I would really like to go back to dynamic routing at some point so I will take a look at BIRD. It's much easier in a small business environment to scale up using dynamic routing.

I said in the first line of my post above that the switch is doing the routing. Yes, I've heard the mantra "routers are for routing" and "switches are for switching" but this network has 2 L3 switches in the core layer doing the routing. One of them is a 2.5G switch with 10G fiber uplinks and it's AMAZINGLY fast. The next network I design I may consider this topology but for now I will let the "switches do the routing" and the "firewalls do the firewalling" since I don't want to have to dismantle and rebuild the entire network. However, I do agree that home users don't need all of this complexity.

But that can be totally normal.

Btw. What's on the other side of the link?

That's the spirit :slight_smile:

For now it could be an option but when you have two links, this breaks.

Back to OSPF timers: I repeat the question, what's on the other side? You can configure quiet "aggressive" timers.
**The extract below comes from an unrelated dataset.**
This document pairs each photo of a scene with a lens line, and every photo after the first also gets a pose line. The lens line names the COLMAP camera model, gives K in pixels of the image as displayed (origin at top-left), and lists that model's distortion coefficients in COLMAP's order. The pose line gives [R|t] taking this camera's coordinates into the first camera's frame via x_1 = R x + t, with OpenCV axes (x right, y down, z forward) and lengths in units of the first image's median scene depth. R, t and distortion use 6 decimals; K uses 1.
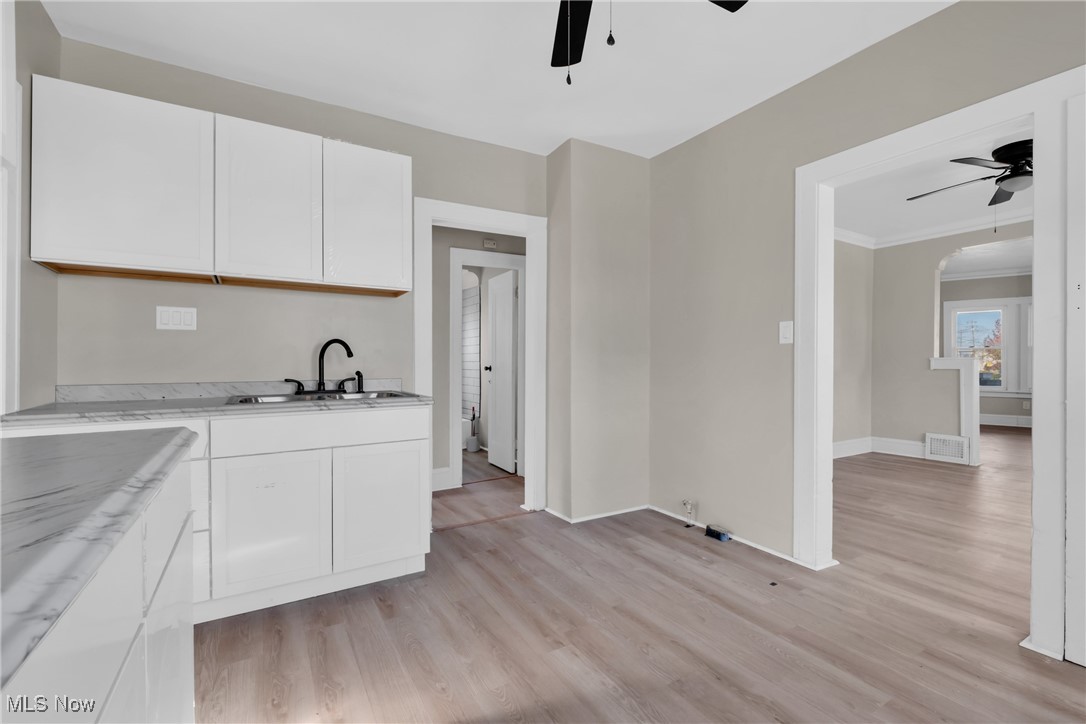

At least it was that called like 30 years ago.
IIRC frr has an option for these really fast OSPF timers. It is intended for modern datacenters.

Please look this up in the user guide / user manual; and check if you can adjust the other side accordingly.

Just in case.... Remember: OSPF comes from a time when like 5 min downtime^w recovery time after boot was considered fast.
You could also use BGP.... frr can do unnumbered bgp... but maybe we now get to fancy.
If you like you could give some more context. You can also PM me if you like.

IF you know your limits, this is a valid option. Like i.e. the l3psuedorouterwithswitchcapabilities can speak ospf and hold like 100 routes; then thats fine. Because you could still optimize your ospf and propagate aggregated routes; or you split into sub-areas (which by now nobody does any more on "real" routers / or x86 boxes with bird/frr)...

Anyhow; good luck and don't let you get down by such a downer. Realizing that all this shit is far away from sub-second failover is normal... BUT if you have multiple routers; do BGP and BFD you get sub-second failure detection; but still recovery needs some time....

It's quiet a walk; take your time :wink:

PS: If you need a sandbox/playground for more dynamic routing especially BGP; then have a look at DN42; its a self-organized private network to mimic "Internet"... kind of... You learn something. Promised.

Thanks. I have decided to stay with static routing for the time being while I research and lab another solution. I have done some searching on installing and configuring BIRD, but it would be most helpful if you could point me to info to get BIRD up and running sooner in OWRT. Much appreciated!

In fact, if you don’t mind sharing your bird config, that would be great!!